What This Actually Means for You
It’s easy to feel overwhelmed by this. But knowing where the gaps are is the first step toward fixing them. The U.S. legal system operates on a "negative rights" framework—it mostly tells the government what it can’t do, rather than what it must provide for its citizens.
If you want to see these gaps closed, the path forward isn't just through individual effort. It’s through systemic pressure.
Actionable Steps for Change:
- Check your state's ERA status: Many people don't realize their own state constitution might already have an Equal Rights Amendment. If yours doesn't, that's a local legislative battle you can join.
- Support Pay Transparency: If you’re in a position of power at work, push for salary bands to be made public. If you’re an employee, look up your state’s laws on discussing wages—in many places, it is a protected activity under the National Labor Relations Act, even if your handbook says otherwise.
- Vote in State Judicial Elections: After the Dobbs decision, state supreme courts have become the most important battlegrounds for reproductive rights. These judges are often elected, and their names are usually at the very bottom of the ballot. Don't skip them.

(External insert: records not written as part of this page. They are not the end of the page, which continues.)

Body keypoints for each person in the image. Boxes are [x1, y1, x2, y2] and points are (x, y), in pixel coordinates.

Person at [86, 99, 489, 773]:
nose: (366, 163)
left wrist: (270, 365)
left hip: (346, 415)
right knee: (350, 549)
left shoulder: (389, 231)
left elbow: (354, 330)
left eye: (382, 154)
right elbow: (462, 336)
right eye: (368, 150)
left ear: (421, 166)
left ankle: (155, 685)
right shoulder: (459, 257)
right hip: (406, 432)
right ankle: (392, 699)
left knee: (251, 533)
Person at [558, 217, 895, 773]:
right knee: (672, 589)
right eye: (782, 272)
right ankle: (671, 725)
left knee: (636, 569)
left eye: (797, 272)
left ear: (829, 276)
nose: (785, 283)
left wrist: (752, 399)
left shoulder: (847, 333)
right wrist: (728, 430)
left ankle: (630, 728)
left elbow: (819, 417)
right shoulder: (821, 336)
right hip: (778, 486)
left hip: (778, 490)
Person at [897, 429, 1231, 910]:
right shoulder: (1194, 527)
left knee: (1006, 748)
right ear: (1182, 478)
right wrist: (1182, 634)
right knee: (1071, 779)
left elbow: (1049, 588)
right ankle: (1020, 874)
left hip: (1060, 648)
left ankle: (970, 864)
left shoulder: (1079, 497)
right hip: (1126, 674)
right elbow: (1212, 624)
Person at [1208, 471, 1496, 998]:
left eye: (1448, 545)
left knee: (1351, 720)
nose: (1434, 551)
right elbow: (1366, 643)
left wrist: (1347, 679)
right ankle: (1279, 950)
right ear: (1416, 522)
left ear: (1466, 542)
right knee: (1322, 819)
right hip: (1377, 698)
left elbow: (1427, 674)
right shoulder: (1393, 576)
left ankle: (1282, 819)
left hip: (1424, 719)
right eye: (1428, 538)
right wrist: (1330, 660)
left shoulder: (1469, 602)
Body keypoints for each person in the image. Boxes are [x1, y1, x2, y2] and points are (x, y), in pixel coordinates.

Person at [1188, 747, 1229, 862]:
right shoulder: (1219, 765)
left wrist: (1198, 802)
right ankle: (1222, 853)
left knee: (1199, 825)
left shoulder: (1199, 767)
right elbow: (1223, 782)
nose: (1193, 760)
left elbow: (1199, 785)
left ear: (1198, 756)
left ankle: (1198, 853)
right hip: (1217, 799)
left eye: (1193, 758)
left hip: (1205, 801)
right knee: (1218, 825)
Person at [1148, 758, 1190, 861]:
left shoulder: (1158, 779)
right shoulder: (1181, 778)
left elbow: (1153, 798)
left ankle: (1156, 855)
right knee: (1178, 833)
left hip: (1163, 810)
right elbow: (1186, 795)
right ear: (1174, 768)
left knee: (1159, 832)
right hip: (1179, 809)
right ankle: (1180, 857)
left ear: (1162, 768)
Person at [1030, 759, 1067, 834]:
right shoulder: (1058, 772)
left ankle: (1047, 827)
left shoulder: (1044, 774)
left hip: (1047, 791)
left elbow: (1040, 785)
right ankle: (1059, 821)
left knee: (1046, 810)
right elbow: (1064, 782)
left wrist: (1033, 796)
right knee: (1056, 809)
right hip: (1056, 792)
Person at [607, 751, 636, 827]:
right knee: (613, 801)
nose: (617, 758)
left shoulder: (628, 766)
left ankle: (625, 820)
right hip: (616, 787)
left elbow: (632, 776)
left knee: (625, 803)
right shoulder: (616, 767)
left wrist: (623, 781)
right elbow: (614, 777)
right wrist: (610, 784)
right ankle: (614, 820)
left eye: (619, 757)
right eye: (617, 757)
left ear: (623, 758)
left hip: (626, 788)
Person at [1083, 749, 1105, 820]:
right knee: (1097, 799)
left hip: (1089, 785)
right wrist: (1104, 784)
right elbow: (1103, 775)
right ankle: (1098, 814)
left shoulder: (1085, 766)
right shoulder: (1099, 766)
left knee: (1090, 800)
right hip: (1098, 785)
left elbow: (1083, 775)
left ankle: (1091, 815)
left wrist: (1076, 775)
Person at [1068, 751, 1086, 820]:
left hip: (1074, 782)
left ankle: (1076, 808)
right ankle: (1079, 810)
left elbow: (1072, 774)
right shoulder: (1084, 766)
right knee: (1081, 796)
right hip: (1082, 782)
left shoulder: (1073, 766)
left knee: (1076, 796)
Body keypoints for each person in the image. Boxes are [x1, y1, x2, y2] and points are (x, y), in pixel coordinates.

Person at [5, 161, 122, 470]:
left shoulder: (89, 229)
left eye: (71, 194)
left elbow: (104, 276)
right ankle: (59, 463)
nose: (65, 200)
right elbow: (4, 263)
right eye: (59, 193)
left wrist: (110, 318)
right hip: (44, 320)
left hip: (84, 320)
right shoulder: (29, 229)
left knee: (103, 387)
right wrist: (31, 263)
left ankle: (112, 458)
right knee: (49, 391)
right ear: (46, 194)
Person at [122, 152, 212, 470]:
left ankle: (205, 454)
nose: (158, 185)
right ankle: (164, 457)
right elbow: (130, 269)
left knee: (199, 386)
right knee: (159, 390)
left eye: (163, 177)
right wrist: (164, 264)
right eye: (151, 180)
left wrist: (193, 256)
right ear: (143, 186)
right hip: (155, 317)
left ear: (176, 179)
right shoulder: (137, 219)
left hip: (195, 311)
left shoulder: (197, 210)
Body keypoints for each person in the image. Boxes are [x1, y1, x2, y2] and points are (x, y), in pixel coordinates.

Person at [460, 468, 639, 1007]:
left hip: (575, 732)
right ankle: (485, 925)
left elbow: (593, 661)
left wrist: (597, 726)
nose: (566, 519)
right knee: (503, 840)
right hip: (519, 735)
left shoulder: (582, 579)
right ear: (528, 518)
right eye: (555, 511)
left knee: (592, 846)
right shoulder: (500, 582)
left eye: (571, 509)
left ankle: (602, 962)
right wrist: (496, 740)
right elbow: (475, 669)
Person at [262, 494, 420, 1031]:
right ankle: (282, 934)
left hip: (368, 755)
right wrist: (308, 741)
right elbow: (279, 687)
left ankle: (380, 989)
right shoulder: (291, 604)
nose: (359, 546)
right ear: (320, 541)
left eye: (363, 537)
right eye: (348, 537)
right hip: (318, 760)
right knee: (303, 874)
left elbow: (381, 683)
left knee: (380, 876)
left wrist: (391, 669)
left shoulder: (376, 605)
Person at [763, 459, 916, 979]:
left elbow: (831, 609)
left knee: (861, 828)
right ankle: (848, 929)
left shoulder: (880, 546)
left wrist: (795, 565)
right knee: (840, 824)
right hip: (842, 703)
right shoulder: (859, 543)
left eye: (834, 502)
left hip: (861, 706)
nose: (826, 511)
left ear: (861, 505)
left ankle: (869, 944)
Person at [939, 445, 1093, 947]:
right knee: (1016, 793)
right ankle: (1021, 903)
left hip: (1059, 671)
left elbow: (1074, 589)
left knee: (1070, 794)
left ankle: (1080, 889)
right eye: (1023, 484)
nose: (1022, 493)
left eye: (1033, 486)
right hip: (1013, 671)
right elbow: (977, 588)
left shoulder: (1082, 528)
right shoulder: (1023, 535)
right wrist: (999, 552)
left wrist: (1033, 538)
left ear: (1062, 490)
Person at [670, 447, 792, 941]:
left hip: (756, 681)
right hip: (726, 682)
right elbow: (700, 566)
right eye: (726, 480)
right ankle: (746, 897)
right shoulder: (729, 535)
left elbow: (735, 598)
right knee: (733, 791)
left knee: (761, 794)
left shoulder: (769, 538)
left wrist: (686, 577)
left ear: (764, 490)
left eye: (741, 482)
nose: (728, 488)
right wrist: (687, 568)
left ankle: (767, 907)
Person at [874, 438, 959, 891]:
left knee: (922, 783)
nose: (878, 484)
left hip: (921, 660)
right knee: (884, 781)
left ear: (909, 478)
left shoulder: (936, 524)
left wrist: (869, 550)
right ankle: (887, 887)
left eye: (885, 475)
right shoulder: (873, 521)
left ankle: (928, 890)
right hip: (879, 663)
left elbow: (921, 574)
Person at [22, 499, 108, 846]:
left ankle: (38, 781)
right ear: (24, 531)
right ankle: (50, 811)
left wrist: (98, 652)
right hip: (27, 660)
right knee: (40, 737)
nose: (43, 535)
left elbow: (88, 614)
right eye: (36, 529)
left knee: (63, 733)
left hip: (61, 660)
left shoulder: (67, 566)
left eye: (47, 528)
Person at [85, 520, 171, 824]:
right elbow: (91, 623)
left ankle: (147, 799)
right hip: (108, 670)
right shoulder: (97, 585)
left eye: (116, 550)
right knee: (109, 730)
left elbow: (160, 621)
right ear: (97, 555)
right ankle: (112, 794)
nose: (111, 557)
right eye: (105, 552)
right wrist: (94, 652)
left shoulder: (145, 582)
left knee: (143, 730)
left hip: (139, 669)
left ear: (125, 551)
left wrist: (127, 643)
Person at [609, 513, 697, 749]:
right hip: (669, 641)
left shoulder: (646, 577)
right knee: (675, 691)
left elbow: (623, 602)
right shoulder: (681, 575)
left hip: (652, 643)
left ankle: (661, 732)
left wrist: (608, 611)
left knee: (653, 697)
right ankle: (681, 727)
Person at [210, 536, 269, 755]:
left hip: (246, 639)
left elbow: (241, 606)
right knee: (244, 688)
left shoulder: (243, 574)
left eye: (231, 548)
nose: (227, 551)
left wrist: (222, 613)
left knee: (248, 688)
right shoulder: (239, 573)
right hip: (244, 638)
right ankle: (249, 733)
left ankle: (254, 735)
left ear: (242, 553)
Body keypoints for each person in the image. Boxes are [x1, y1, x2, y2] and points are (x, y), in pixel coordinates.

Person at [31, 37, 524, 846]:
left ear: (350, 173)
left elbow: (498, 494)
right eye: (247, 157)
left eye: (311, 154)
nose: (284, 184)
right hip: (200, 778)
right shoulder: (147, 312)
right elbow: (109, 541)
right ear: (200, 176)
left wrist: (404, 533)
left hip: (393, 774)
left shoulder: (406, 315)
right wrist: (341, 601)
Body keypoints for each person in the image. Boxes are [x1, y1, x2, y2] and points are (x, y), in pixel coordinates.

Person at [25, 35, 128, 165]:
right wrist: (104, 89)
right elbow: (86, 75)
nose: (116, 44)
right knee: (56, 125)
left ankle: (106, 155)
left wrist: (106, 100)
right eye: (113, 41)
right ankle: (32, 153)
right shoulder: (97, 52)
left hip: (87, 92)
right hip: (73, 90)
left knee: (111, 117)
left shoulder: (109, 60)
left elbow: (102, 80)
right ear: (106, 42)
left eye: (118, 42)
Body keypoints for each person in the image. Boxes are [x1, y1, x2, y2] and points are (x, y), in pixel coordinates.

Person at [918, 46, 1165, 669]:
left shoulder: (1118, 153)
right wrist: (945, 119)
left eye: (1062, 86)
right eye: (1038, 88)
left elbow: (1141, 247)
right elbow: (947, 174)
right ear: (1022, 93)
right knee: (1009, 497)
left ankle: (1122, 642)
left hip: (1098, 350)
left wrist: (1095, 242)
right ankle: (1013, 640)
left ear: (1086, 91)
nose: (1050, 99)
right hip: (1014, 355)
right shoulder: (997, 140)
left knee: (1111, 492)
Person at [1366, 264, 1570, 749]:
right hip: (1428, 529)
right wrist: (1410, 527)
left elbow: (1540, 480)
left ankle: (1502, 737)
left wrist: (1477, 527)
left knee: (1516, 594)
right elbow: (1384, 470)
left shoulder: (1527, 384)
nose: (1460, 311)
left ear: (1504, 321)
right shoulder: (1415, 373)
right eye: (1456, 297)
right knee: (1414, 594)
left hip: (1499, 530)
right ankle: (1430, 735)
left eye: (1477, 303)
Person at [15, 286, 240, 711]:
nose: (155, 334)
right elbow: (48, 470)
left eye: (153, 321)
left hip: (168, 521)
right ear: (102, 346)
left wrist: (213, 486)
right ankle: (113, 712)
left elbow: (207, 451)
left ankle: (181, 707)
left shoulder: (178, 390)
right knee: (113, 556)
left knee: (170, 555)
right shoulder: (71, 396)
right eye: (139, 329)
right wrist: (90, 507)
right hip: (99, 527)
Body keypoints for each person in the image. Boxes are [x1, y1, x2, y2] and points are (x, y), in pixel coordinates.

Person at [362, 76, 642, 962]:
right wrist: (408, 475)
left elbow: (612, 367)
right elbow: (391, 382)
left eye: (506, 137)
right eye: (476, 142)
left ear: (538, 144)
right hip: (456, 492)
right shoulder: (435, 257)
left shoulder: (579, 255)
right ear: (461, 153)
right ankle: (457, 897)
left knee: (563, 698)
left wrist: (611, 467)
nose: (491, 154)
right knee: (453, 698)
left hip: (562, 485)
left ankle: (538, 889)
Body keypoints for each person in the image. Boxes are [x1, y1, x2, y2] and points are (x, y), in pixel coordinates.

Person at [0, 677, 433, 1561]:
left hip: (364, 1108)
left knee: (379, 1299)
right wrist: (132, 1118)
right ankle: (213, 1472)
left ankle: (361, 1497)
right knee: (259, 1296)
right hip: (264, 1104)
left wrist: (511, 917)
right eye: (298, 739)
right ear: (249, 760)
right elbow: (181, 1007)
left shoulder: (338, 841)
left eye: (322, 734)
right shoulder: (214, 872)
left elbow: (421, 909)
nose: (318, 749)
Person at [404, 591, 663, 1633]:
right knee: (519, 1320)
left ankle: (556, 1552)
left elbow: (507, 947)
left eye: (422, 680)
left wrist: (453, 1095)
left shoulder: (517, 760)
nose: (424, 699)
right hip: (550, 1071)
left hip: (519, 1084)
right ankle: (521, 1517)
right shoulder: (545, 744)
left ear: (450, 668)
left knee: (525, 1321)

- Advocate for Paid Leave at the Company Level: You don't have to wait for Congress. Many companies are implementing "gender-neutral" parental leave policies because it helps them retain talent. If your HR department hasn't updated their policy in a decade, bring them the data on how paid leave reduces turnover.
The reality of what rights do women not have in the United States is that our progress is currently written in pencil. To make it permanent, it has to be moved into the ink of the Constitution and the firm mandate of federal law. Until then, equality is a goal, not a guaranteed reality.